Amnesty urges Lebanon to halt plan to return Syrian refugees
BEIRUT, Lebanon (AA) – Human rights group Amnesty International has urged the Lebanese authorities to stop their plan to return Syrian refugees to their country.
“The Lebanese authorities are scaling up the so-called voluntary returns, a plan which has been in place for four years, when it is well established that Syrian refugees in Lebanon are not in a position to take a free and informed decision about their return,” Diana Semaan, Amnesty’s Acting Deputy Director for the Middle East and North Africa, said in a statement.

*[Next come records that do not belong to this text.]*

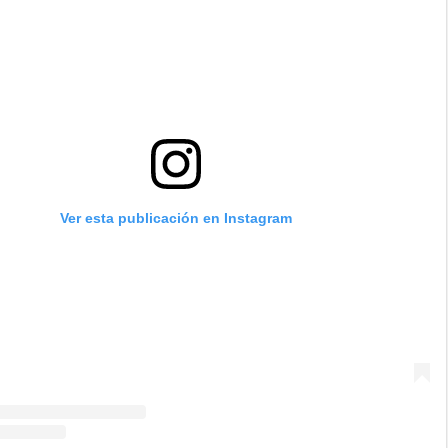
Ver esta publicación en Instagram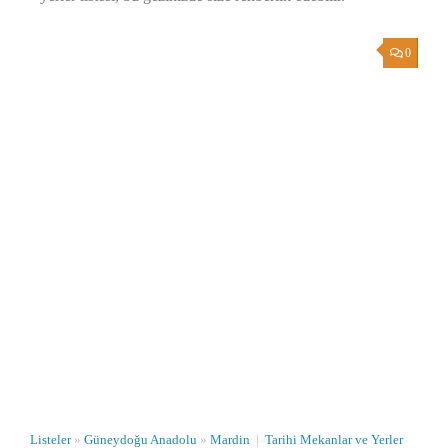
0
Listeler
»
Güneydoğu Anadolu
»
Mardin
|
Tarihi Mekanlar ve Yerler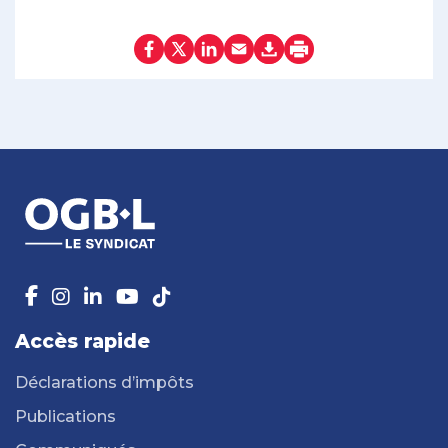
Accès rapide
Déclarations d’impôts
Publications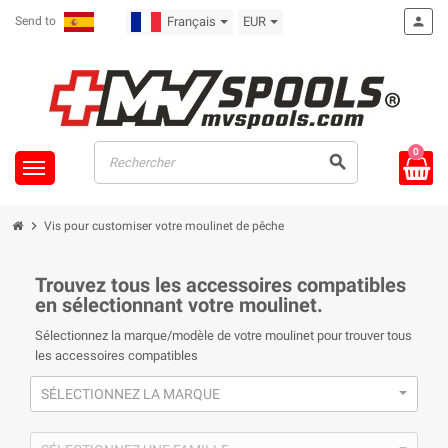
Send to
Français
EUR
person
0
search
chevron_right
Vis pour customiser votre moulinet de pêche
Trouvez tous les accessoires compatibles
en sélectionnant votre moulinet.
Sélectionnez la marque/modèle de votre moulinet pour trouver tous
les accessoires compatibles
SÉLECTIONNEZ LA MARQUE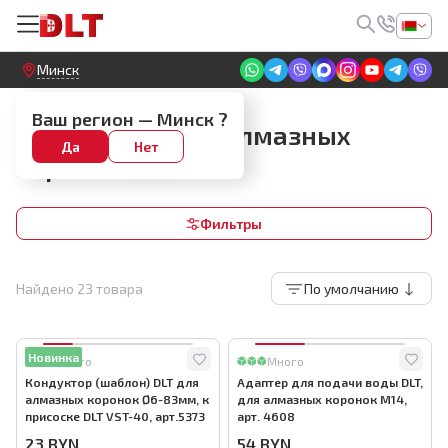
Круглосуточный! Прием заявок на сайте
Минск
Алмазная оснастка
Ваш регион —
Минск
?
Аксессуары для алмазных
Да
Нет
коронок
Фильтры
Найдено
23
товара
По умолчанию
Новинка
Много
Много
Кондуктор (шаблон) DLT для
Адаптер для подачи воды DLT,
алмазных коронок Ø6-83мм, к
для алмазных коронок М14,
присоске DLT VST-40, арт.5373
арт. 4608
23
BYN
54
BYN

She warned that the Lebanese repatriation plan would put Syrian refugees “at risk of suffering from heinous abuse and persecution upon their return to Syria.”
Semaan stressed that Lebanon should respect its obligations under international law and must “halt its plans to return Syrian refugees en-masse.”
On October 12, Lebanese President Michel Aoun had said that Lebanon was to start returning Syrian refugees to their home country next week.
Recently, the Lebanese government set a plan to return 15,000 Syrian refugees to Syria every month. The plan, however, was rejected by the United Nations saying that security in Syria has not yet been restored.
Lebanon hosts around 1.5 million Syrian refugees, about 900,000 of whom are registered at UN High Commissioner for Refugees (UNHCR).
Most of the refugees suffer from tough living conditions, especially with the intensification of the Lebanese economic crisis.